Prove that the elements of the sequence are integers
Sequence is Integral
Suppose $$ a_{n+2}=3a_n+b_n\tag{1} $$ where $$ b_n^2=8\!\left(a_n^2+a_{n+1}^2\right)\tag{2} $$ Then $$ \begin{align} b_{n+1}^2 &=8\!\left(\color{#C00}{a_{n+2}^2}+\color{#090}{a_{n+1}^2}\right)\\ &=8\!\left(\color{#C00}{9a_n^2+6a_nb_n+b_n^2}+\color{#090}{\frac{b_n^2}8-a_n^2}\right)\\ &=64a_n^2+48a_nb_n+9b_n^2\\[6pt] &=(8a_n+3b_n)^2\tag{3} \end{align} $$ Therefore, $$ b_{n+1}=8a_n+3b_n\tag{4} $$ We can continue the integer sequences using $(1)$ and $(4)$: $$ \begin{bmatrix}a_{n+1}\\a_{n+2}\\b_{n+1}\end{bmatrix} = \begin{bmatrix}0&1&0\\3&0&1\\8&0&3\end{bmatrix} \begin{bmatrix}a_n\\a_{n+1}\\b_n\end{bmatrix}\tag{5} $$ That is, $$ \begin{bmatrix}a_n\\a_{n+1}\\b_n\end{bmatrix} = \begin{bmatrix}0&1&0\\3&0&1\\8&0&3\end{bmatrix}^{\,\large n} \begin{bmatrix}1\\41\\116\end{bmatrix}\tag{6} $$
Closed Form for the Sequence
Using the Jordan Normal Form of the matrix in $(6)$, we get $$ \begin{bmatrix}a_n\\a_{n+1}\\b_n\end{bmatrix} = \begin{bmatrix} -1&\frac{-1-\sqrt3}8&\frac{-1+\sqrt3}8\\ 1&\frac{1-\sqrt3}8&\frac{1+\sqrt3}8\\ 2&1&1 \end{bmatrix} \begin{bmatrix} -1&0&0\vphantom{\frac{\sqrt3}8}\\ 0&2-\sqrt3&0\vphantom{\frac{\sqrt3}8}\\ 0&0&2+\sqrt3 \end{bmatrix}^{\,\large n} \begin{bmatrix} \frac{22}3\\ \frac{152-84\sqrt3}3\\ \frac{152+84\sqrt3}3 \end{bmatrix}\tag{7} $$ from which, we can extract $$ a_n=\frac{25+17\sqrt3}6\left(2+\sqrt3\right)^n-\frac{22}3(-1)^n+\frac{25-17\sqrt3}6\left(2-\sqrt3\right)^n\tag{8} $$ It is not immediately evident that $(8)$ is always an integer; however, since we have $\left(x-2-\sqrt3\right)\left(x-2+\sqrt3\right)(x+1)=x^3-3x^2-3x+1$, equation $(8)$ implies that $$ a_n=3a_{n-1}+3a_{n-2}-a_{n-3}\tag{9} $$ which does imply that $a_n$ is always an integer since $a_0=1$, $a_1=41$, and $a_2=119$.
Hint:
Clearly, induction is likely the way to go here. But, what should your hypothesis be?

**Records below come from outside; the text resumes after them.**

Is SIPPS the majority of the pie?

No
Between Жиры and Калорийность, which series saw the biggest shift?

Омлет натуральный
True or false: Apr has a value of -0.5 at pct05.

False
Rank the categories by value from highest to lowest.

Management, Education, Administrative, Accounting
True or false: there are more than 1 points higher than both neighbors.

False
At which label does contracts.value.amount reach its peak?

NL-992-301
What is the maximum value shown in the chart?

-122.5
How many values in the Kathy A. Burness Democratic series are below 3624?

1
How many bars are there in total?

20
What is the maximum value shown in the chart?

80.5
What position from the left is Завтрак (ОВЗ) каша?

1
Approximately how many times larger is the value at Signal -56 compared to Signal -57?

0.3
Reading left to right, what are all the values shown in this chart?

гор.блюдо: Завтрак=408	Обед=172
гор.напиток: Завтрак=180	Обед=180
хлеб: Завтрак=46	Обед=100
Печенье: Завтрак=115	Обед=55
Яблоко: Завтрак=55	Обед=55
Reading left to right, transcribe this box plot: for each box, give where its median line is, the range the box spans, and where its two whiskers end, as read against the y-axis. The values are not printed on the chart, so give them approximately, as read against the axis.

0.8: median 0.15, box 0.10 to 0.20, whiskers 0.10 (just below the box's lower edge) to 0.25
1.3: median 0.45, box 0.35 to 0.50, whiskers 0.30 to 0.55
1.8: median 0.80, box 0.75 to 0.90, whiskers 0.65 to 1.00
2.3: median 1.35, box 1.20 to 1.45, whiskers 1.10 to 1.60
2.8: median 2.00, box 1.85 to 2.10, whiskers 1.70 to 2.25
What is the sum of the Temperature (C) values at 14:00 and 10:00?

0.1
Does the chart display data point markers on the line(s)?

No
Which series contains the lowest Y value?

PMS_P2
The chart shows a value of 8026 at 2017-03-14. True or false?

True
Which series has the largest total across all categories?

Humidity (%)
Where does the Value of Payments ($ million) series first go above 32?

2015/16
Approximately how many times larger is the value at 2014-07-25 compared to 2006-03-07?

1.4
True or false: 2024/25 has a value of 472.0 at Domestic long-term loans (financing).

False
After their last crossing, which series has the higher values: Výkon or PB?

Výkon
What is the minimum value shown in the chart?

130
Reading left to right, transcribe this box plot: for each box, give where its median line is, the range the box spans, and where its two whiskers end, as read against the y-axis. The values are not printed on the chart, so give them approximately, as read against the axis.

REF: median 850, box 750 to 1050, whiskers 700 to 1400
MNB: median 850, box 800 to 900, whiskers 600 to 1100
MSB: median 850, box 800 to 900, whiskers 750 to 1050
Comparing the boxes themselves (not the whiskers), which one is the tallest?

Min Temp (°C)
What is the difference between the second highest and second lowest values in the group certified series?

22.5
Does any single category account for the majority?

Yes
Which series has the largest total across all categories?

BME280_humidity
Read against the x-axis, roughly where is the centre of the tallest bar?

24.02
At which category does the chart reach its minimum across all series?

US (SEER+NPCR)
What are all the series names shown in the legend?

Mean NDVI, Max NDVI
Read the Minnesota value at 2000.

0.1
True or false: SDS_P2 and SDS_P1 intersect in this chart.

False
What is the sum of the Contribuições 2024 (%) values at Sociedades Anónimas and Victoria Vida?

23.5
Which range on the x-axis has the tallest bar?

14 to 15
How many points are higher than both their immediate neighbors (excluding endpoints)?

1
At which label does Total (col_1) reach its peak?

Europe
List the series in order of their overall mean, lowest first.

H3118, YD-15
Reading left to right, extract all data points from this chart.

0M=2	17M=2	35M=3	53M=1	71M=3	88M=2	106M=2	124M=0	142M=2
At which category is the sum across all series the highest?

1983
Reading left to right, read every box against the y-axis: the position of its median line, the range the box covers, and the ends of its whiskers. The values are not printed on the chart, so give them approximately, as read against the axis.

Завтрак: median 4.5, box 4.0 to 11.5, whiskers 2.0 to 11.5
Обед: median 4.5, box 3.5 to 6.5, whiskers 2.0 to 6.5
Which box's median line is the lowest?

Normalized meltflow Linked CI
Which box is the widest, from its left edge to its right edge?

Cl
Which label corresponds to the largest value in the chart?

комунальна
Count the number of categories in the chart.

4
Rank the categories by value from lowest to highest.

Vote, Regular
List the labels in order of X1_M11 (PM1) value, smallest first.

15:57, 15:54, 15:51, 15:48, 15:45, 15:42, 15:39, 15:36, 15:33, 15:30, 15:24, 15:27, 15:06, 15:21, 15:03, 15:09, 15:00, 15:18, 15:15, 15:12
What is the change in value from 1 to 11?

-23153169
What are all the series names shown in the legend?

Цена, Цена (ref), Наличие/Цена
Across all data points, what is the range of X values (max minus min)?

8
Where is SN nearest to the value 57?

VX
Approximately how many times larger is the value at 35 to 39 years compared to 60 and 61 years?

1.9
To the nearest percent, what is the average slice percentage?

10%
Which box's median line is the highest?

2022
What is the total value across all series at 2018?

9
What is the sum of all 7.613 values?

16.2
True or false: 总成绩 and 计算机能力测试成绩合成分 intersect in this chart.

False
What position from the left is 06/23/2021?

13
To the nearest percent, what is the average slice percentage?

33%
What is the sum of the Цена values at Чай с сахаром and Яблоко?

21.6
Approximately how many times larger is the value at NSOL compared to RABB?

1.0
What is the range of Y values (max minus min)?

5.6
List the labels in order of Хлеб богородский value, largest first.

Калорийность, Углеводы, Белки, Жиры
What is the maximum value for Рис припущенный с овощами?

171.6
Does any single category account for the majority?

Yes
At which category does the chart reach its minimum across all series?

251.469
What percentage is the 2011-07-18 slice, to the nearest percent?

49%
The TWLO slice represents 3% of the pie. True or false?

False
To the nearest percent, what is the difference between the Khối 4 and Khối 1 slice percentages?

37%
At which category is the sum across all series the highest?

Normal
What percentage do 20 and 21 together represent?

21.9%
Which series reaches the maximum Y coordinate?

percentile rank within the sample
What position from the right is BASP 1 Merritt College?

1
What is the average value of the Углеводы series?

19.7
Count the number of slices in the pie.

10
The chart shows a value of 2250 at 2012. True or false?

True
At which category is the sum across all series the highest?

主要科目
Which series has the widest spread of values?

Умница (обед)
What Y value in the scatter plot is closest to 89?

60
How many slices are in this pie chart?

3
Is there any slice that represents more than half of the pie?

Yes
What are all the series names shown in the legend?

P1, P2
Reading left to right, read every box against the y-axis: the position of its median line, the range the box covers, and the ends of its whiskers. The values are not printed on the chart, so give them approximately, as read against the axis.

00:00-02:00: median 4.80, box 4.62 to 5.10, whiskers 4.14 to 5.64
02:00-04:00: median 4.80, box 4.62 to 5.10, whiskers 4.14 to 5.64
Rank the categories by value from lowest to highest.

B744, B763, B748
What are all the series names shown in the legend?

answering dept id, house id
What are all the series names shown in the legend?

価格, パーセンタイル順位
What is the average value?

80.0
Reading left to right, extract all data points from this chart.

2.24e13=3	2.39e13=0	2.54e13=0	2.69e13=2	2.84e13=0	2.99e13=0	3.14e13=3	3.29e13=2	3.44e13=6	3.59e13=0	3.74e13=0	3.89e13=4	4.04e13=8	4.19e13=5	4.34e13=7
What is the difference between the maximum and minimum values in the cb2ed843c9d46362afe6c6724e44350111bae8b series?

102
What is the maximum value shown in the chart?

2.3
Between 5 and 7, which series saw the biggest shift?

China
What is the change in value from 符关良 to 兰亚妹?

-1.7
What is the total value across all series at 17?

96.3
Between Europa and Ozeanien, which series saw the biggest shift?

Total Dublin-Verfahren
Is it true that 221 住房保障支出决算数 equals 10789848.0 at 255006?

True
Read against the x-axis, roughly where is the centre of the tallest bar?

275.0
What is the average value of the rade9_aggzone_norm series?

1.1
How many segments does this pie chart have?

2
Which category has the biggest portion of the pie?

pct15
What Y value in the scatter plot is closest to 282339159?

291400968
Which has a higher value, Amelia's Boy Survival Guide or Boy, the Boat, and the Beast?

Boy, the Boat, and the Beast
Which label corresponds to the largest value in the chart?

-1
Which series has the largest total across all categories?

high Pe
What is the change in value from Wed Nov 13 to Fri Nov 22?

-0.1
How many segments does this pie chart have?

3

It isn't enough to assume that the previous two terms are integers. So, let's look at what it means for $a_{n+2}$ to be an integer.
Clearly, if $a_n$ is an integer, then $3a_n$ is as well. So, you need to consider the square root. In order for that to be an integer, it must be the case that $8(a_n^2+a_{n+1}^2)$ is a perfect square. Since $8=2^3$, the combination of this condition with the assumption that $a_n$ and $a_{n+1}$ must be integers is equivalent to saying that $a_n^2+a_{n+1}^2=2m^2$ for some $m$. (Can you see why?)
So, I'd suggest trying to prove by induction the slightly stronger statement that for all $n$, $a_n$ is an integer AND that for each $n$, you can find an integer $m$ so that $a_n^2+a_{n+1}^2=2m^2$.